La scuola è lo specchio del mondo, la visione della vita che ci orienta e ci dà le risorse per immaginare il futuro. È educazione al pensiero che consente di sublimare le pulsioni immediate e trasforma in parole la spinta istintiva allo scarico delle emozioni in azioni anche distruttive.
Si ripete in questi giorni il rituale delle violenze negli stadi e tutti sono d’accordo nell’applicazione di sanzioni severe. Credo anch’io che bisogna reagire allo scatenarsi della violenza negli stadi tra le opposte tifoserie. Ma guai se i nostri dirigenti politici e i nostri intellettuali non provano a capire quali sono le ragioni della violenza. Non si tratta di trovare spiegazioni sociologiche nella emarginazione sociale o nella crisi di identità del mondo giovanile. Queste spiegazioni sfiorano la superficie.
Per chi scrivono i nostri giornalisti, opinionisti, saggisti? Cosa comunicano a un ragazzo di diciotto anni gli articoli dei maggiori quotidiani nazionali? L’autoreferenzialità delle varie “corporazioni”, giornali, università, scuola di partiti, è un segno di frantumazione particolaristica e di opportunismo individuale. Il rapporto con la realtà e con la verità, ossia con ciò che si svolge nella vita delle persone reali, è irrilevante. I giovani capiscono che i nostri articoli, i nostri libri, i nostri corsi universitari non parlano della vita, che usano un linguaggio “pregiudicato” da un rapporto vecchio con le novità del modo di vivere attuale. Il che vuol dire tradire l’unica vera missione universale a cui gli uomini sono chiamati: educare i propri figli a liberare la propria mente dai pregiudizi e dalle ipocrisie opportunistiche e provare a cercare l’autonomia e la creatività. Chi non ha il coraggio di denunciare le malattie della scuola come sintomo delle malattie del nostro Paese, di esprimersi contro il blocco del pensiero creativo e il genocidio culturale a cui tutti, destra e sinistra, partecipano in una complice alleanza per la sopravvivenza del proprio potere, merita di essere accusato di codardia.

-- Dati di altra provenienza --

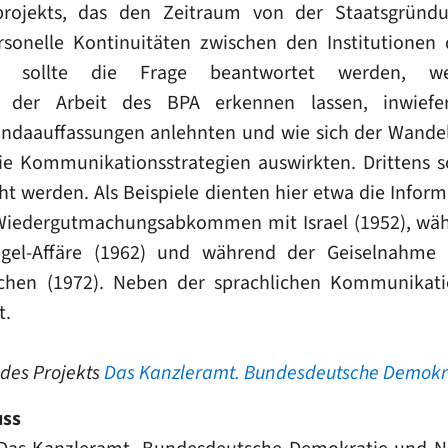
rojekts, das den Zeitraum von der Staatsgründun
rsonelle Kontinuitäten zwischen den Institution
s sollte die Frage beantwortet werden, wel
 in der Arbeit des BPA erkennen lassen, inwiefe
gandaauffassungen anlehnten und wie sich der Wandel
 die Kommunikationsstrategien auswirkten. Drittens 
ht werden. Als Beispiele dienten hier etwa die Infor
Wiedergutmachungsabkommen mit Israel (1952), wä
gel-Affäre (1962) und während der Geiselnahme i
chen (1972). Neben der sprachlichen Kommunika
t.
 des Projekts
Das Kanzleramt. Bundesdeutsche Demokr
uss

La riforma della scuola richiede uno scatto morale e intellettuale di cui non vedo alcun segno. Una svolta nelle impostazioni degli studi, che costringa a muoversi nella direzione di un nuovo modo di pensare, sarebbe quella di educare i giovani a prendere le mosse dell’analisi dei grandi temi nella società contemporanea e non dai concetti definitori dei vari saperi disciplinari. Ad esempio l’alimentazione potrebbe essere l’asse culturale di una facoltà che abbracci la dimensione storica, la dimensione sociale, la dimensione biologica. Ripensare la scuola e l’università deve significare un rapporto comprensibile e stimolante tra le forme definitorie dei saperi istituiti e i fenomeni della vita che si presentano unitariamente alle nostre esperienze.